If you want to stay up-to-date on the latest developments on this topic with research papers, articles and also developer studies in which you are welcome to participate in, then feel free to follow me here on DEV or Twitter.

Further Resources

I have gathered here a few resources that you can look into if you want to learn more about attack-aware applications as well as attack-driven defense.

Reading Material

Intrusion detection: doing it wrong
The detection points effectivity relies heavily on its secrecy among others. While security-by-obscurity is not the best strategy in certain contexts, it is, however, quite effective for detection purposes as explained by Michał Zalewski.
OWASP AppSensor Guide | OWASP AppSensor
Besides more than 50 detection points described in the OWASP AppSensor guide, the guide also includes 8 illustrative case studies on integrating attack awareness into different types of applications ranging from B2B web services to smart meters. The guide also covers advanced thresholds and responses in more detail.
OWASP Top 10 Proactive Controls 2018
The proactive controls guide and especially the chapter on implementing security logging and monitoring provides more details and further references on the design and implementation of secure logging which was not covered in this article.
For Real Security, Don't Let Failure Be Your Measure of Success
Zane Lackey writes in this article on the importance of not only focusing on how to keep the bad guys out (prevention) but also to think about what to do once they are in (detection and response).

Videos

Security Vulnerabilities Decomposition: Another Way To Look At Vulnerabilities

In this presentation, Katy Anton demonstrates how to decompose vulnerabilities into security controls (including detection points) that can be used by developers.

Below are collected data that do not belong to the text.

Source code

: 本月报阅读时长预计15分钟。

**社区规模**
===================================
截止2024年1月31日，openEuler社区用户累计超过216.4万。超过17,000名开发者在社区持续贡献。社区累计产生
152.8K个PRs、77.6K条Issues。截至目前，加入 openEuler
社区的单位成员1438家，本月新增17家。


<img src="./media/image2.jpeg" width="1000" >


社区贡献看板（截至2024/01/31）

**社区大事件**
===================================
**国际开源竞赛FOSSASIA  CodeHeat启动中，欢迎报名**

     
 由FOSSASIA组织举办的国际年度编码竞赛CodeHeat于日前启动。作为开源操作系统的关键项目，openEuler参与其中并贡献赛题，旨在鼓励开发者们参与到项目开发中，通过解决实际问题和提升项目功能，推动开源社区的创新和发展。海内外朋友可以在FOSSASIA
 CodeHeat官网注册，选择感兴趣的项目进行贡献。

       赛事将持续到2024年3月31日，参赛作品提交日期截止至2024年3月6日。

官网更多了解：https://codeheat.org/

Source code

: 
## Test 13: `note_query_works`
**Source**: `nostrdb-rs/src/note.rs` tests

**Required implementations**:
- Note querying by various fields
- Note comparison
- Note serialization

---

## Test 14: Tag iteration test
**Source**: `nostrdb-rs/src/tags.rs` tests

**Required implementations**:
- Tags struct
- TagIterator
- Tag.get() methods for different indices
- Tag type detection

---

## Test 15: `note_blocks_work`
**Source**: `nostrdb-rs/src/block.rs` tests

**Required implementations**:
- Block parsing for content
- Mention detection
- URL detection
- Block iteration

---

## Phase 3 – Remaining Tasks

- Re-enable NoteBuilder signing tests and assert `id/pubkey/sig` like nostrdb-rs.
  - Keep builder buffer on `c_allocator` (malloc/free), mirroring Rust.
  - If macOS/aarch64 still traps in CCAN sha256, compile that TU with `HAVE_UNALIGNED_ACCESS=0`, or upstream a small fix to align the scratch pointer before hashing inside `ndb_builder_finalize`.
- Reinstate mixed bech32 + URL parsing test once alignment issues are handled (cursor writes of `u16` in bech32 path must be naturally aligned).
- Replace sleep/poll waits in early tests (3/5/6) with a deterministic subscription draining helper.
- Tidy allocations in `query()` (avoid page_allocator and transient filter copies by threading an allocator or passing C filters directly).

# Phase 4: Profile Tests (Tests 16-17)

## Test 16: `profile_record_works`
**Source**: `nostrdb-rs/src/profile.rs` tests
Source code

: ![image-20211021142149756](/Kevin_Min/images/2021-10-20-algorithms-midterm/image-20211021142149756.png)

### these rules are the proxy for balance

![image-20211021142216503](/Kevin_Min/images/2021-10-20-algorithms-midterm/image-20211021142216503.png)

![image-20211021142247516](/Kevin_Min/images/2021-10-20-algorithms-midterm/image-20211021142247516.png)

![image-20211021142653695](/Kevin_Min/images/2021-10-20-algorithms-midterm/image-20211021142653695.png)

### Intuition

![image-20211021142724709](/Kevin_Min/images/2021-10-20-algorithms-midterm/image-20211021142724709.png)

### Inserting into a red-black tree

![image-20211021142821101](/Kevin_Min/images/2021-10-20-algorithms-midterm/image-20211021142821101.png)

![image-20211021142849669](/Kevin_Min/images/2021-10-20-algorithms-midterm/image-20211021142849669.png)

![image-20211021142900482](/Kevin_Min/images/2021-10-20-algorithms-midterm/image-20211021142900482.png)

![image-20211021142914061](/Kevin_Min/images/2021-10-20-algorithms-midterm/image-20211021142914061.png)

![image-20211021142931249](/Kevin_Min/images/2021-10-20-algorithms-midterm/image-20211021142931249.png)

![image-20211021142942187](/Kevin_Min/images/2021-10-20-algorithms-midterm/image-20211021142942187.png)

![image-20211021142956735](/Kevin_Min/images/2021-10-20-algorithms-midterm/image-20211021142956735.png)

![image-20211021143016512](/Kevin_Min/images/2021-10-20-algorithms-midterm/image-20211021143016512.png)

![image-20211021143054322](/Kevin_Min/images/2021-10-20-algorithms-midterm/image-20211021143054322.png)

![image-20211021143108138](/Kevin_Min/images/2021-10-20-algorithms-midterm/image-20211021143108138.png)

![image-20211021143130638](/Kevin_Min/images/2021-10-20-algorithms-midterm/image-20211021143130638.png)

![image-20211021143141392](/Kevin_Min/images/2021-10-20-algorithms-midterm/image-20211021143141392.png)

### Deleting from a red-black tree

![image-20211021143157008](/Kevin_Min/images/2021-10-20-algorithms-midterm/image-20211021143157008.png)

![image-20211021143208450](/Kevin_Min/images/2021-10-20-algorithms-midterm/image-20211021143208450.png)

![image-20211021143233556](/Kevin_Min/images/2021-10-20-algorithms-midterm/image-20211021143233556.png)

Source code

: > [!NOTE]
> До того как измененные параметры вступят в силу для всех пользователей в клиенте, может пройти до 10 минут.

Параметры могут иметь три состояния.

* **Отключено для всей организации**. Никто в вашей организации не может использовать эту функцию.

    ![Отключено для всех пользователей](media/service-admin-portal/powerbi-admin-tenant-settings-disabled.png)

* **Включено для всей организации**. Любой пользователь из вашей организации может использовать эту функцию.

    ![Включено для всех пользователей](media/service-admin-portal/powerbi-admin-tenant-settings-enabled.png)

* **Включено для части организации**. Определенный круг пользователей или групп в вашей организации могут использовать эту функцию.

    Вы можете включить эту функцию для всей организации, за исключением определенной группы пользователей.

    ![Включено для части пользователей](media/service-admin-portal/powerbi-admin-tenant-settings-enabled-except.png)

Whatever happened to attack aware applications?

Matthew Pendlebury talks in this presentation about attack-aware applications and why they still don't seem to be commonplace.

Lessons learned defending web applications in the age of DevOps/Cloud

In this keynote talk @ DevSecCon Singapore 2018, Zane Lackey shares his practical lessons learned at Etsy on how to defend modern web applications in a DevOps world. This talk will cover different topics, including obtaining security visibility.

AppSensor: Real-Time Event Detection and Response

This talk, given by John Melton, presents the OWASP AppSensor project and the model of self-protecting applications.